Guidance as to the approach can be obtained from the decision of the Court of Appeal in E v SSHD [2004] EWCA Civ 49. In that case it was recognised that the misunderstanding or ignorance of an established or relevant fact or acting on an incorrect basis of fact was a ground for judicial review. It was stated that the ordinary requirements are (see paragraph 66 per Carnwath LJ) that the mistake of fact must give rise to unfairness and that there are four ordinary requirements for a finding of unfairness. First, a mistake as to existing fact. Secondly, the fact must have been established in the sense that it was uncontentious and objectively verifiable. Thirdly, the applicant or his advisers must not have been responsible for the mistake. Fourthly, the mistake must have played a material part in the reasoning of the decision-maker.
In this case, although the fact or evidence is now seen to be uncontentious and objectively verifiable, it is important to note that what arguably puts it into this category was the decision of the tribunal believing this applicant rather than any objective reality.
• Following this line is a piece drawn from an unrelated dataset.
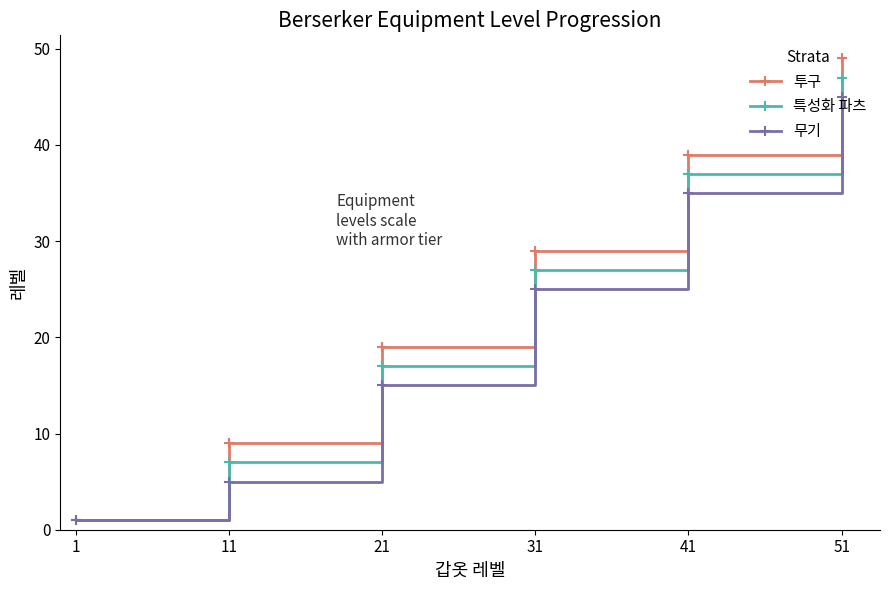

Reading right to left, what are all the values shown in this chart?

투구: 51=49	41=39	31=29	21=19	11=9	1=1
특성화 파츠: 51=47	41=37	31=27	21=17	11=7	1=1
무기: 51=45	41=35	31=25	21=15	11=5	1=1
Moreover, it was the fact that the applicant’s case to the Secretary of State and to the tribunal that he was born in Pakistan but went with his family to Afghanistan in 1997, when he was 14 years old, and that he feared he would be killed on return to Afghanistan because of his ethnicity, while unable to provide accurate answers in respect of the majority of the questions he was asked about Afghanistan, that led to the error (see paragraphs 5, 8, 12-21 and 34 of the tribunal decision). His account was found not to be credible, with the finding expressed in very strong terms: “utterly implausible”, “incredible”, and then the finding, which I have set out earlier in this decision, was given.
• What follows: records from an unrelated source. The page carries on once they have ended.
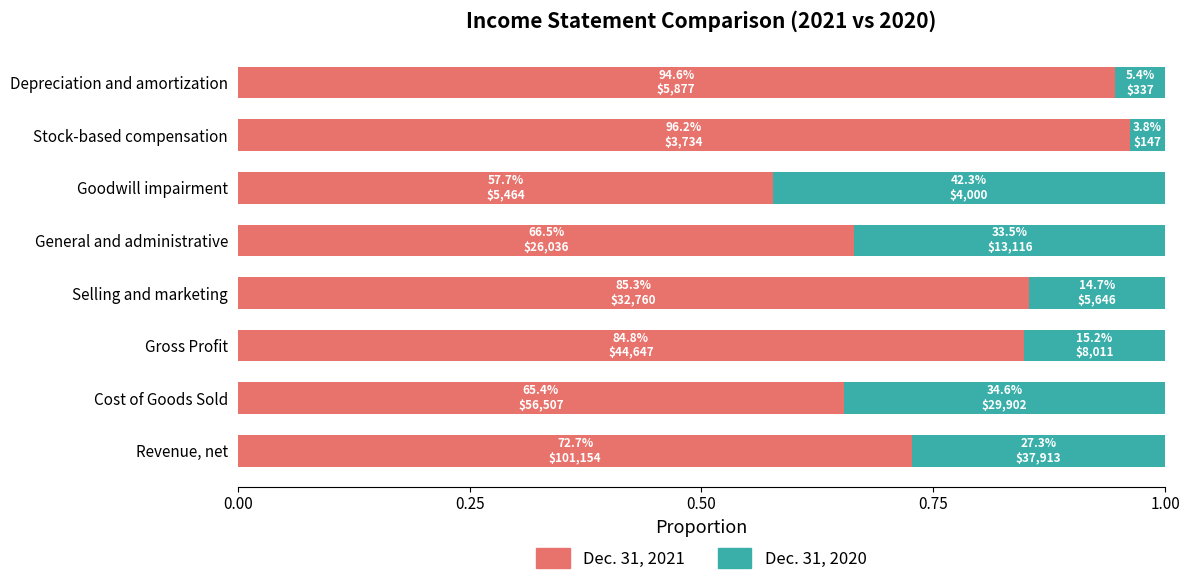

What is the sum of the Dec. 31, 2021 values at Revenue, net and Depreciation and amortization?

1.7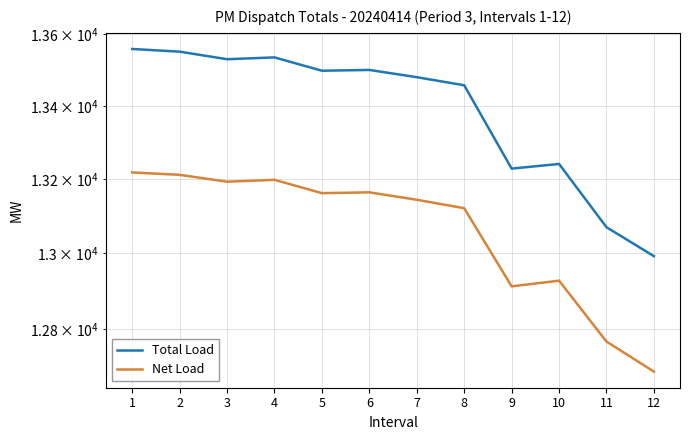

How many series are shown in this chart?

2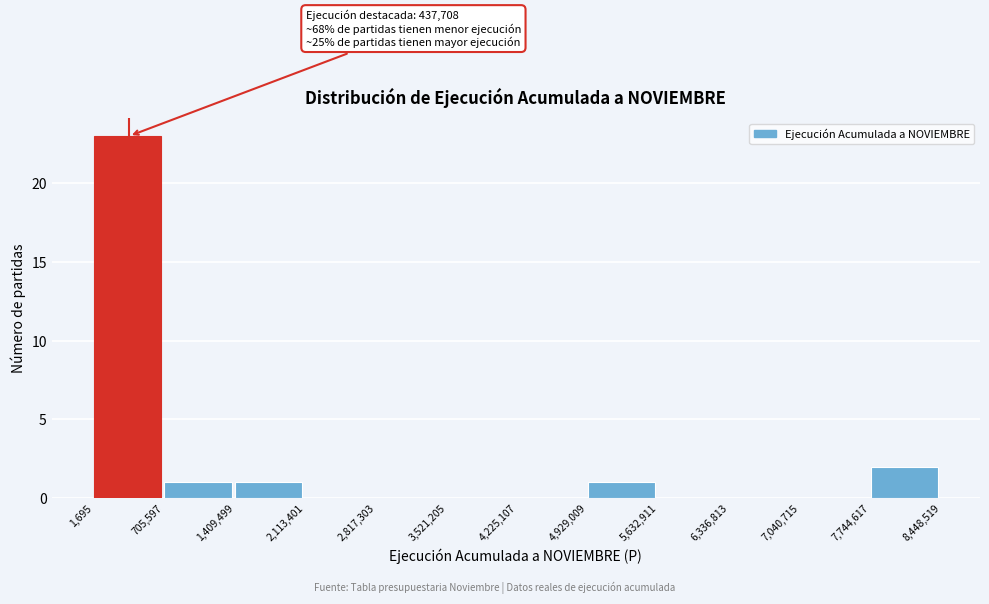

Over which range of the x-axis is the bar tallest?

1,695 to 705,597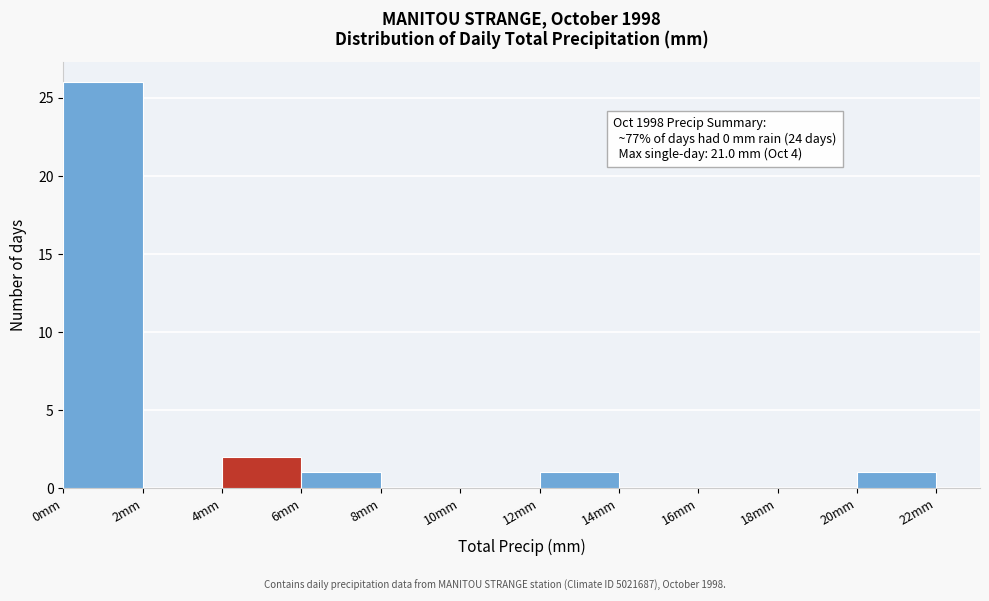

Over which range of the x-axis is the bar tallest?

0 to 2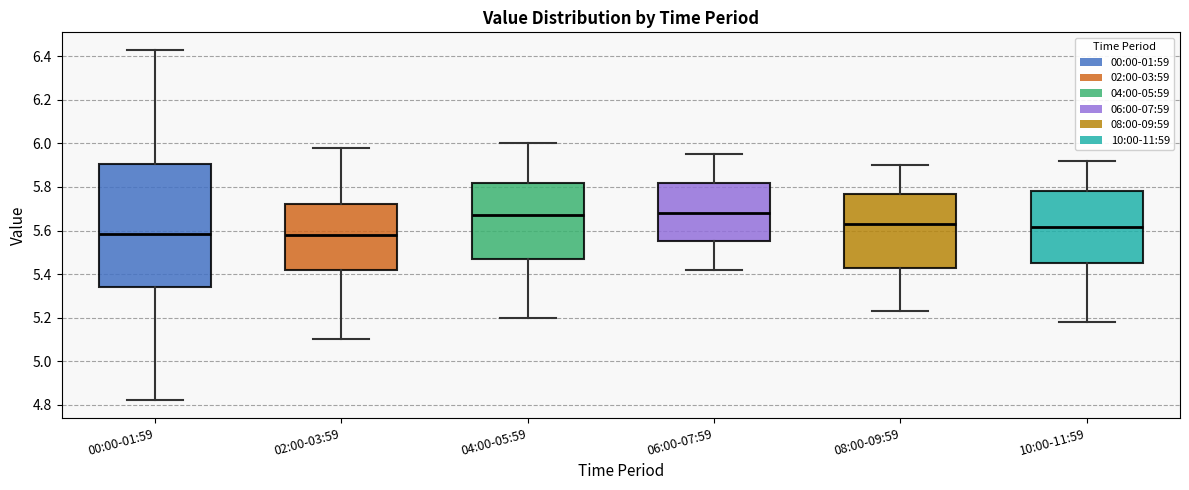

Comparing the boxes themselves (not the whiskers), which one is the tallest?

00:00-01:59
In these circumstances, I put it to Ms Naik that the “no fault” requirement in E is simply not met. She pointed me to Singh’s J observation when giving permission to challenge the 2012 decision that it may be that the application ultimately transpires to be unmeritorious, not least because the Secretary of State submits the mistake was one solely attributable to the conduct of the applicant himself. At that stage the benefit of the doubt was given to this applicant, but on analysis, although Ms Naik submits that the fault was not solely attributable to the applicant because the Secretary of State should have known when he claimed to be born in Pakistan in an area where thousands of Afghan refugees were located, that he was likely to be an Afghan national. That, in my judgment, is to put far too high a standard on the caseworker dealing with his case. The reason for the mistake was that the applicant chose not to tell the truth and thus to explain why it was he could not give answers about the position in Afghanistan.
I have concluded that it is utterly unarguable that, given the circumstances in which the error in 2002 was made, this is a case in which the only way the Secretary of State could have reasonably exercised her discretion was by granting ELR and then ILR to this applicant.
Finally, although Ms Naik submits that there is no case for defeating this claim on the grounds of delay, after the tribunal made its decision in 2002 accepting his claim to be an Afghan national there was a substantial delay in raising the submission based on the former policy. It was only raised in September 2011, nine months after the RS policy was withdrawn and a long time after the former policy was withdrawn. Even discounting the period between 2002 and February 2011, there was an 18-month delay between February 2011 and the filing of these proceedings.
For all these reasons, I refuse permission for this case to proceed to a full hearing.